(Problem statement): Copy the lines of the recorded data items from the line containing "Copyright 2023 Sciencemission- All" through the line containing "Schedule a free", inclusive, leaving out any pictures.

(Recorded data):
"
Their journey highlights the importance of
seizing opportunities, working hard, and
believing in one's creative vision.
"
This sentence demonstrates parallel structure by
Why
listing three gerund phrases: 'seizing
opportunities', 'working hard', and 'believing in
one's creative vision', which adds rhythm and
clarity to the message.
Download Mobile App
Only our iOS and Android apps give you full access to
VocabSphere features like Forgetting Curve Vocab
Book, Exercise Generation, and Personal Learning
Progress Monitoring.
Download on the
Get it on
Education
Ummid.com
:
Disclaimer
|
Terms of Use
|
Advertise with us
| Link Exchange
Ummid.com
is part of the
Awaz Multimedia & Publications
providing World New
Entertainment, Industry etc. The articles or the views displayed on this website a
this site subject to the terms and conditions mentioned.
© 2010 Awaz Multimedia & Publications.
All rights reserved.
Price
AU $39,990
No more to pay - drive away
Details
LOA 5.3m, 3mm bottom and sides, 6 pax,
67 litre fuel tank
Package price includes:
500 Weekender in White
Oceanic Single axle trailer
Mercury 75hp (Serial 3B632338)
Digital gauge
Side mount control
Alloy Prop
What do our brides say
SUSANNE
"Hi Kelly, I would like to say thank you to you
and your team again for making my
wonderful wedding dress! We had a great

---

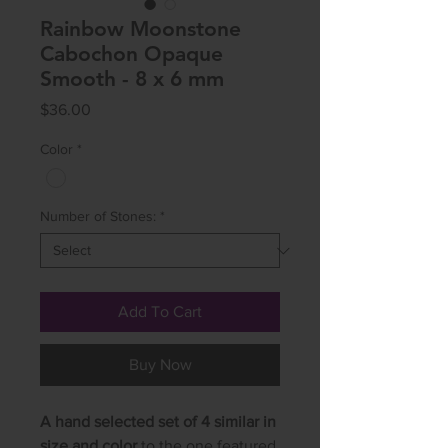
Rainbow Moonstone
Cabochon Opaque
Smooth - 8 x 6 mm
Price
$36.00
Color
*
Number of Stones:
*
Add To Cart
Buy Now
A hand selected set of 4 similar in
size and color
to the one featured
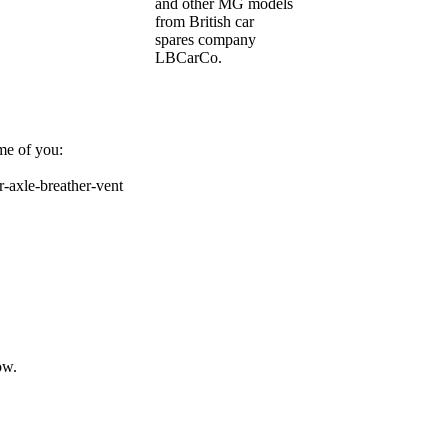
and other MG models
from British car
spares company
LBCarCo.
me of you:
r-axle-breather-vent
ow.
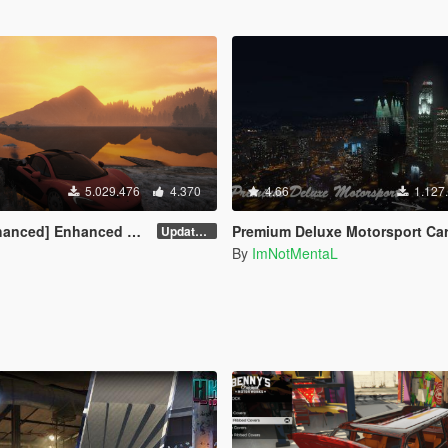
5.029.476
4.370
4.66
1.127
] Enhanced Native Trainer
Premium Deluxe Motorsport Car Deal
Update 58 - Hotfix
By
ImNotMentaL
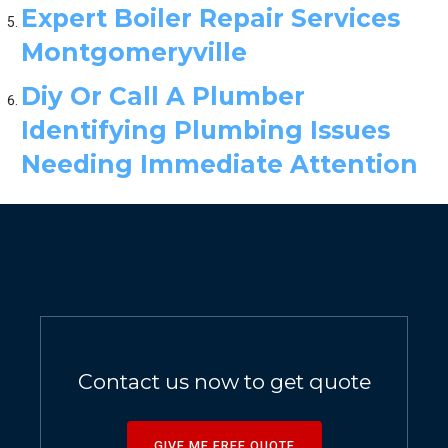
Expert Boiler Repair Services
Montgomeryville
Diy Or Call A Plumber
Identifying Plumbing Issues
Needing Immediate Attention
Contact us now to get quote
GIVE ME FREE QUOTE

---

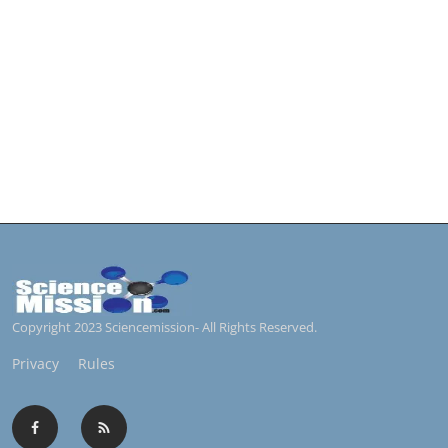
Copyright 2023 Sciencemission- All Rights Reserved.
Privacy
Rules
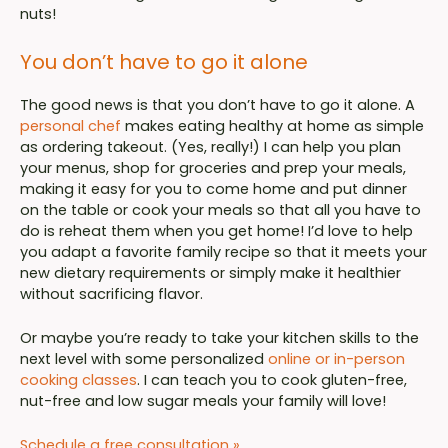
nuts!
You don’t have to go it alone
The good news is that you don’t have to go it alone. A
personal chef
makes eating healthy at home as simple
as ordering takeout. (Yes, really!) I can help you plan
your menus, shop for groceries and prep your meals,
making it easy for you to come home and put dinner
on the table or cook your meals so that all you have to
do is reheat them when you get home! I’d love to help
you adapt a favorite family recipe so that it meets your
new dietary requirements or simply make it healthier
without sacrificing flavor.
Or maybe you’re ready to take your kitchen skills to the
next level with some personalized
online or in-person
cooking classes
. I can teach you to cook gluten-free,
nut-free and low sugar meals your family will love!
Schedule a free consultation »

(Answer to the exercise):
Copyright 2023 Sciencemission- All Rights Reserved.
Privacy
Rules
nuts!
You don’t have to go it alone
The good news is that you don’t have to go it alone. A
personal chef
makes eating healthy at home as simple
as ordering takeout. (Yes, really!) I can help you plan
your menus, shop for groceries and prep your meals,
making it easy for you to come home and put dinner
on the table or cook your meals so that all you have to
do is reheat them when you get home! I’d love to help
you adapt a favorite family recipe so that it meets your
new dietary requirements or simply make it healthier
without sacrificing flavor.
Or maybe you’re ready to take your kitchen skills to the
next level with some personalized
online or in-person
cooking classes
. I can teach you to cook gluten-free,
nut-free and low sugar meals your family will love!
Schedule a free consultation »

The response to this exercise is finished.